A scramble ensued outside of the penalty area, the ball determinedly avoiding any one player in the manner of a new arrival assessing their options on Love Island.
It eventually fell to Havertz. Arguably Germany’s best player on the day, the forward set himself and unleashed a rasping first-time shot that replays showed was destined for the roof of Pickford’s net.
Again Pickford rose to the challenge. Despite having less than a second to think about it, he flung himself instinctively at the rising ball and did enough to tip it over the crossbar.
As is customary these days, a brilliant Pickford save was closely followed by a brilliant Pickford bollocking at nobody in particular.
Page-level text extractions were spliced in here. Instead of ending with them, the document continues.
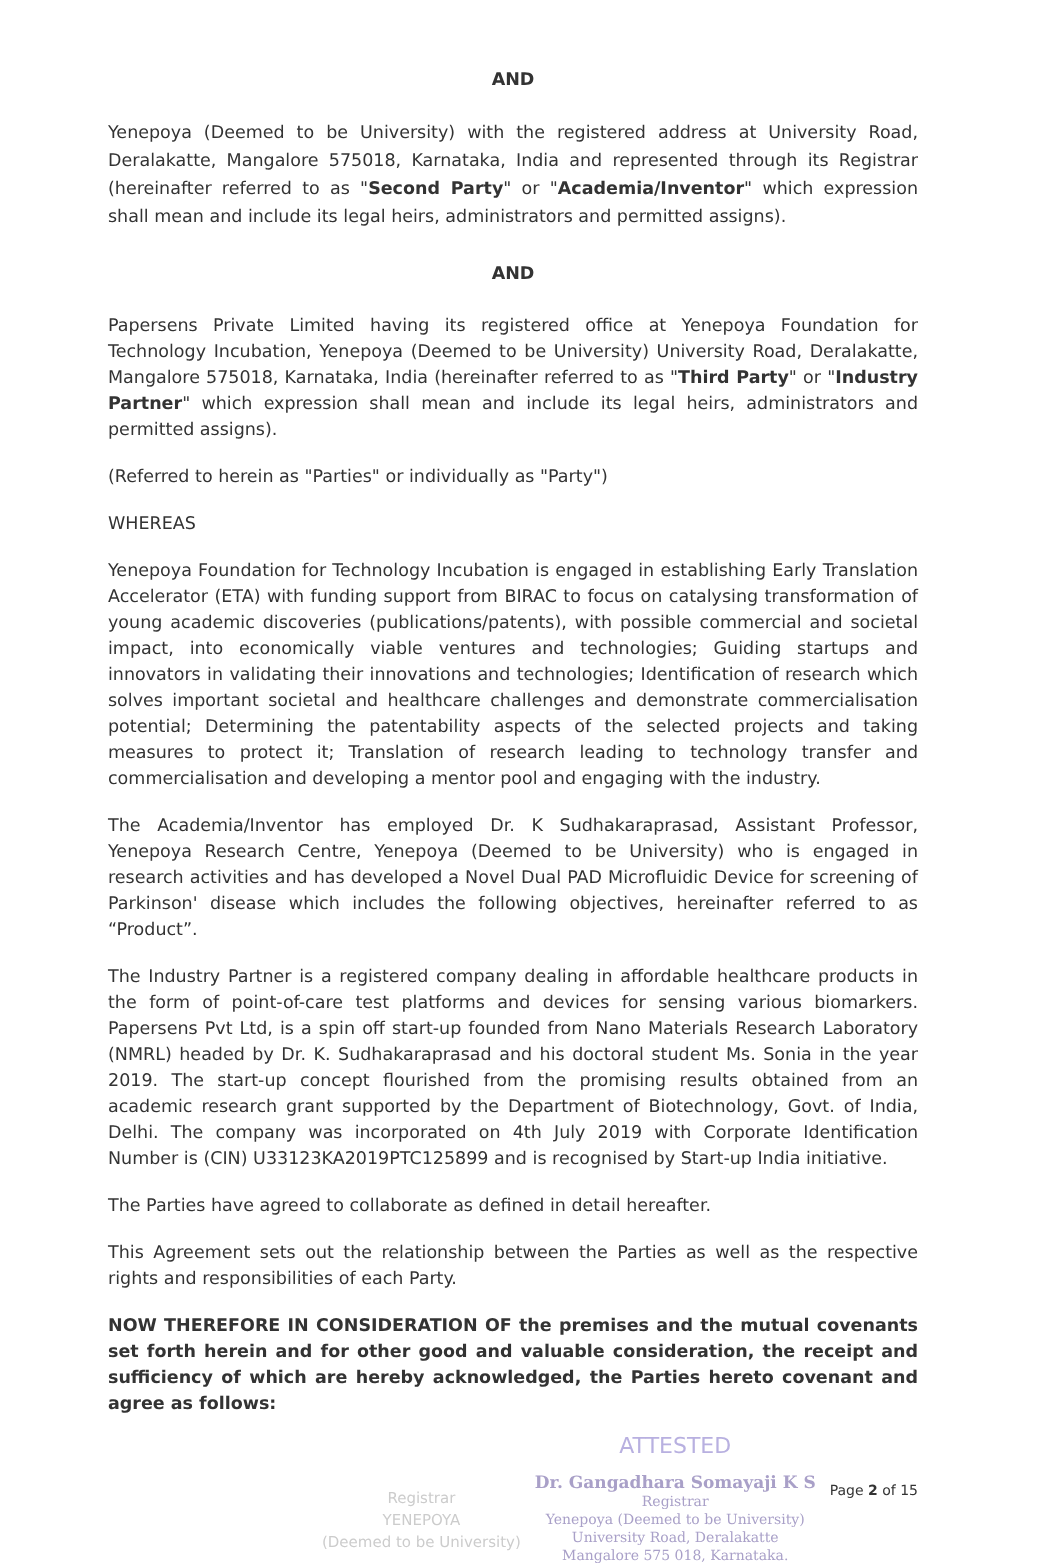AND
Yenepoya (Deemed to be University) with the registered address at University Road, Deralakatte, Mangalore 575018, Karnataka, India and represented through its Registrar (hereinafter referred to as "Second Party" or "Academia/Inventor" which expression shall mean and include its legal heirs, administrators and permitted assigns).
AND
Papersens Private Limited having its registered office at Yenepoya Foundation for Technology Incubation, Yenepoya (Deemed to be University) University Road, Deralakatte, Mangalore 575018, Karnataka, India (hereinafter referred to as "Third Party" or "Industry Partner" which expression shall mean and include its legal heirs, administrators and permitted assigns).
(Referred to herein as "Parties" or individually as "Party")
WHEREAS
Yenepoya Foundation for Technology Incubation is engaged in establishing Early Translation Accelerator (ETA) with funding support from BIRAC to focus on catalysing transformation of young academic discoveries (publications/patents), with possible commercial and societal impact, into economically viable ventures and technologies; Guiding startups and innovators in validating their innovations and technologies; Identification of research which solves important societal and healthcare challenges and demonstrate commercialisation potential; Determining the patentability aspects of the selected projects and taking measures to protect it; Translation of research leading to technology transfer and commercialisation and developing a mentor pool and engaging with the industry.
The Academia/Inventor has employed Dr. K Sudhakaraprasad, Assistant Professor, Yenepoya Research Centre, Yenepoya (Deemed to be University) who is engaged in research activities and has developed a Novel Dual PAD Microfluidic Device for screening of Parkinson' disease which includes the following objectives, hereinafter referred to as “Product”.
The Industry Partner is a registered company dealing in affordable healthcare products in the form of point-of-care test platforms and devices for sensing various biomarkers. Papersens Pvt Ltd, is a spin off start-up founded from Nano Materials Research Laboratory (NMRL) headed by Dr. K. Sudhakaraprasad and his doctoral student Ms. Sonia in the year 2019. The start-up concept flourished from the promising results obtained from an academic research grant supported by the Department of Biotechnology, Govt. of India, Delhi. The company was incorporated on 4th July 2019 with Corporate Identification Number is (CIN) U33123KA2019PTC125899 and is recognised by Start-up India initiative.
The Parties have agreed to collaborate as defined in detail hereafter.
This Agreement sets out the relationship between the Parties as well as the respective rights and responsibilities of each Party.
NOW THEREFORE IN CONSIDERATION OF the premises and the mutual covenants set forth herein and for other good and valuable consideration, the receipt and sufficiency of which are hereby acknowledged, the Parties hereto covenant and agree as follows:
Registrar
YENEPOYA
(Deemed to be University)
ATTESTED
Dr. Gangadhara Somayaji K S
Registrar
Yenepoya (Deemed to be University)
University Road, Deralakatte
Mangalore 575 018, Karnataka.
Page 2 of 15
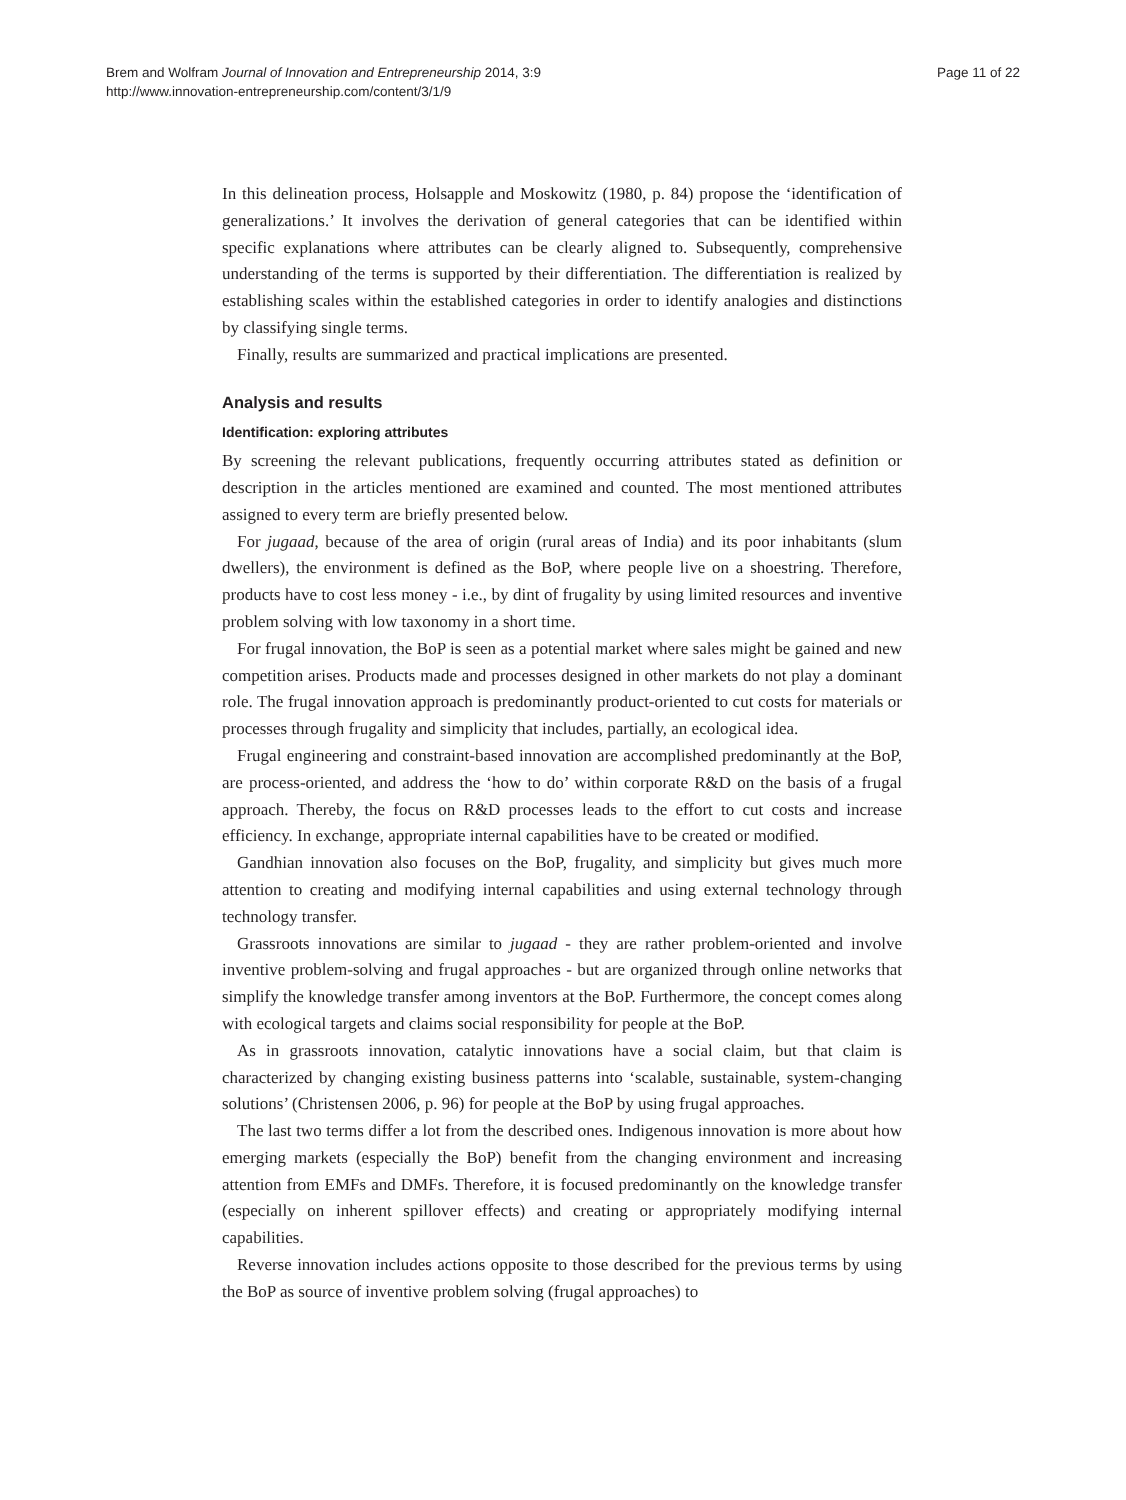Brem and Wolfram Journal of Innovation and Entrepreneurship 2014, 3:9
http://www.innovation-entrepreneurship.com/content/3/1/9
Page 11 of 22
In this delineation process, Holsapple and Moskowitz (1980, p. 84) propose the ‘identification of generalizations.’ It involves the derivation of general categories that can be identified within specific explanations where attributes can be clearly aligned to. Subsequently, comprehensive understanding of the terms is supported by their differentiation. The differentiation is realized by establishing scales within the established categories in order to identify analogies and distinctions by classifying single terms.
Finally, results are summarized and practical implications are presented.
Analysis and results
Identification: exploring attributes
By screening the relevant publications, frequently occurring attributes stated as definition or description in the articles mentioned are examined and counted. The most mentioned attributes assigned to every term are briefly presented below.
For jugaad, because of the area of origin (rural areas of India) and its poor inhabitants (slum dwellers), the environment is defined as the BoP, where people live on a shoestring. Therefore, products have to cost less money - i.e., by dint of frugality by using limited resources and inventive problem solving with low taxonomy in a short time.
For frugal innovation, the BoP is seen as a potential market where sales might be gained and new competition arises. Products made and processes designed in other markets do not play a dominant role. The frugal innovation approach is predominantly product-oriented to cut costs for materials or processes through frugality and simplicity that includes, partially, an ecological idea.
Frugal engineering and constraint-based innovation are accomplished predominantly at the BoP, are process-oriented, and address the ‘how to do’ within corporate R&D on the basis of a frugal approach. Thereby, the focus on R&D processes leads to the effort to cut costs and increase efficiency. In exchange, appropriate internal capabilities have to be created or modified.
Gandhian innovation also focuses on the BoP, frugality, and simplicity but gives much more attention to creating and modifying internal capabilities and using external technology through technology transfer.
Grassroots innovations are similar to jugaad - they are rather problem-oriented and involve inventive problem-solving and frugal approaches - but are organized through online networks that simplify the knowledge transfer among inventors at the BoP. Furthermore, the concept comes along with ecological targets and claims social responsibility for people at the BoP.
As in grassroots innovation, catalytic innovations have a social claim, but that claim is characterized by changing existing business patterns into ‘scalable, sustainable, system-changing solutions’ (Christensen 2006, p. 96) for people at the BoP by using frugal approaches.
The last two terms differ a lot from the described ones. Indigenous innovation is more about how emerging markets (especially the BoP) benefit from the changing environment and increasing attention from EMFs and DMFs. Therefore, it is focused predominantly on the knowledge transfer (especially on inherent spillover effects) and creating or appropriately modifying internal capabilities.
Reverse innovation includes actions opposite to those described for the previous terms by using the BoP as source of inventive problem solving (frugal approaches) to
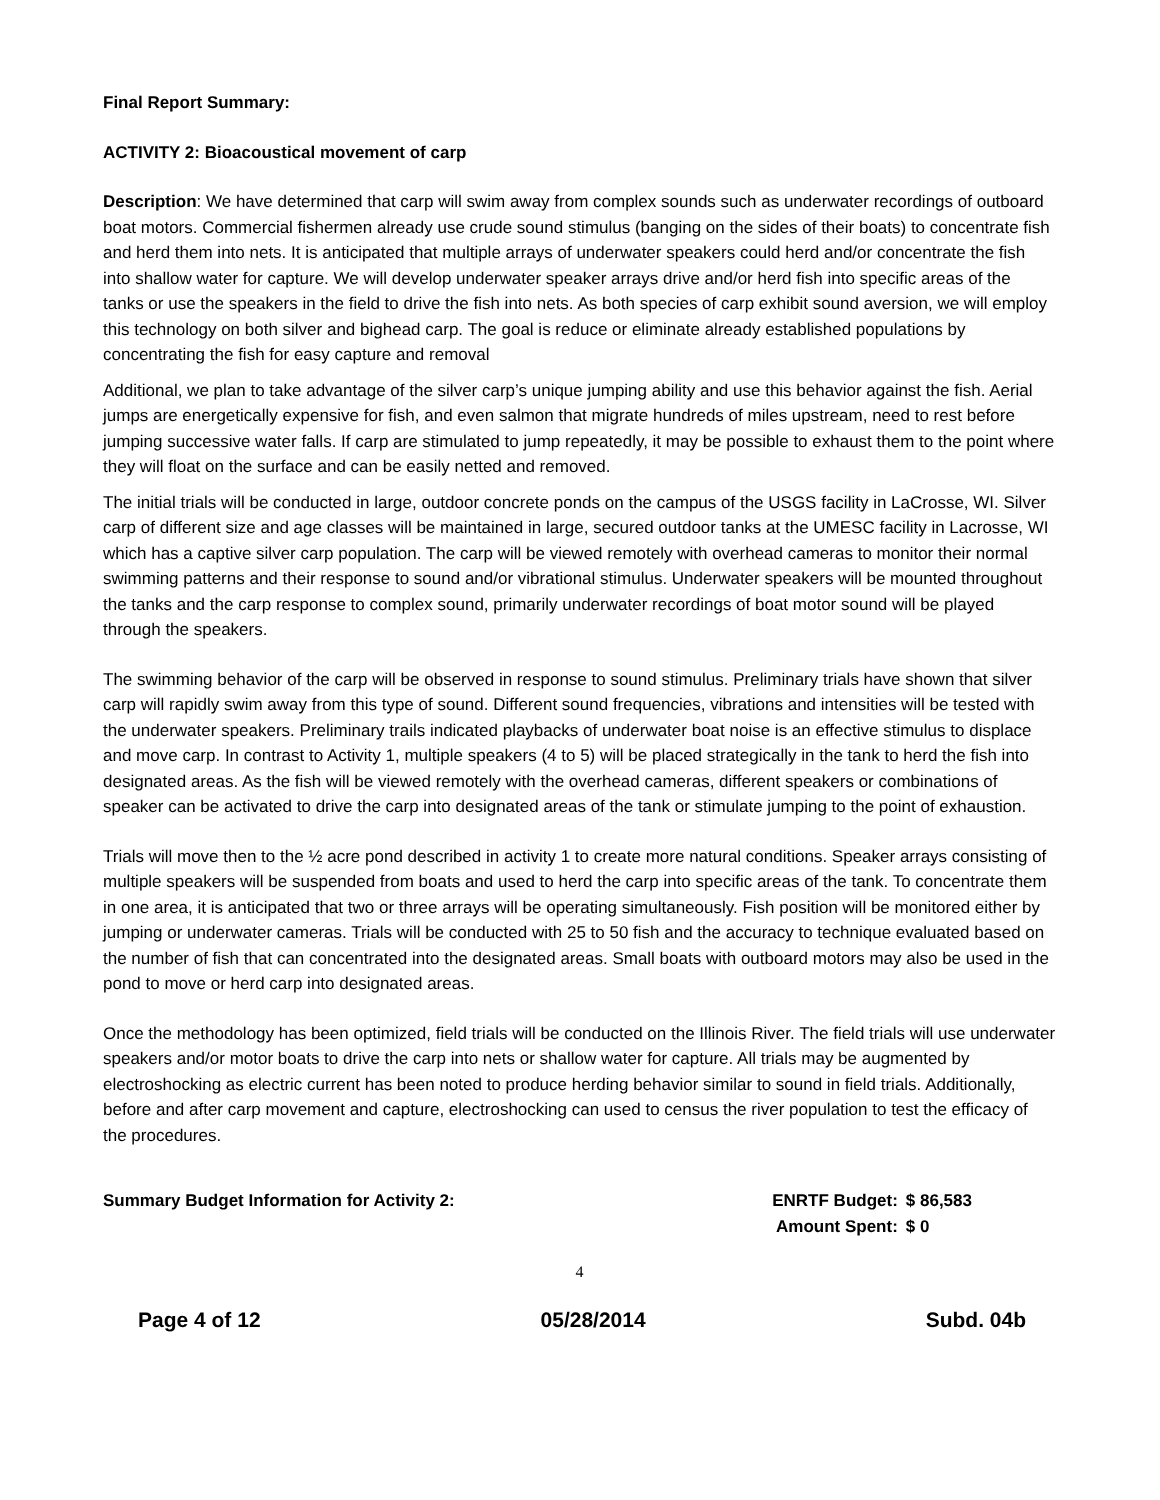Final Report Summary:
ACTIVITY 2: Bioacoustical movement of carp
Description: We have determined that carp will swim away from complex sounds such as underwater recordings of outboard boat motors. Commercial fishermen already use crude sound stimulus (banging on the sides of their boats) to concentrate fish and herd them into nets. It is anticipated that multiple arrays of underwater speakers could herd and/or concentrate the fish into shallow water for capture. We will develop underwater speaker arrays drive and/or herd fish into specific areas of the tanks or use the speakers in the field to drive the fish into nets. As both species of carp exhibit sound aversion, we will employ this technology on both silver and bighead carp. The goal is reduce or eliminate already established populations by concentrating the fish for easy capture and removal
Additional, we plan to take advantage of the silver carp’s unique jumping ability and use this behavior against the fish. Aerial jumps are energetically expensive for fish, and even salmon that migrate hundreds of miles upstream, need to rest before jumping successive water falls. If carp are stimulated to jump repeatedly, it may be possible to exhaust them to the point where they will float on the surface and can be easily netted and removed.
The initial trials will be conducted in large, outdoor concrete ponds on the campus of the USGS facility in LaCrosse, WI. Silver carp of different size and age classes will be maintained in large, secured outdoor tanks at the UMESC facility in Lacrosse, WI which has a captive silver carp population. The carp will be viewed remotely with overhead cameras to monitor their normal swimming patterns and their response to sound and/or vibrational stimulus. Underwater speakers will be mounted throughout the tanks and the carp response to complex sound, primarily underwater recordings of boat motor sound will be played through the speakers.
The swimming behavior of the carp will be observed in response to sound stimulus. Preliminary trials have shown that silver carp will rapidly swim away from this type of sound. Different sound frequencies, vibrations and intensities will be tested with the underwater speakers. Preliminary trails indicated playbacks of underwater boat noise is an effective stimulus to displace and move carp. In contrast to Activity 1, multiple speakers (4 to 5) will be placed strategically in the tank to herd the fish into designated areas. As the fish will be viewed remotely with the overhead cameras, different speakers or combinations of speaker can be activated to drive the carp into designated areas of the tank or stimulate jumping to the point of exhaustion.
Trials will move then to the ½ acre pond described in activity 1 to create more natural conditions. Speaker arrays consisting of multiple speakers will be suspended from boats and used to herd the carp into specific areas of the tank. To concentrate them in one area, it is anticipated that two or three arrays will be operating simultaneously. Fish position will be monitored either by jumping or underwater cameras. Trials will be conducted with 25 to 50 fish and the accuracy to technique evaluated based on the number of fish that can concentrated into the designated areas. Small boats with outboard motors may also be used in the pond to move or herd carp into designated areas.
Once the methodology has been optimized, field trials will be conducted on the Illinois River. The field trials will use underwater speakers and/or motor boats to drive the carp into nets or shallow water for capture. All trials may be augmented by electroshocking as electric current has been noted to produce herding behavior similar to sound in field trials. Additionally, before and after carp movement and capture, electroshocking can used to census the river population to test the efficacy of the procedures.
Summary Budget Information for Activity 2:
| ENRTF Budget: | $ 86,583 |
| Amount Spent: | $ 0 |
4
Page 4 of 12 05/28/2014 Subd. 04b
England went on to secure a famous 2-0 victory and the nation bathed itself in congratulatory lager. The sky appears to be the limit now the national team have beaten an elite opponent in a tournament knockout match.
It may even be coming home. Maybe.
For all the expectation that England would blow opponents away with their enviable attacking options, this campaign has been built on an impregnable defence and a sense of self-belief that treats outside criticism as background noise and keeps faith in their own methods.
With his Samson-esque haircut and impressive performances, Pickford embodies this new England better than anybody.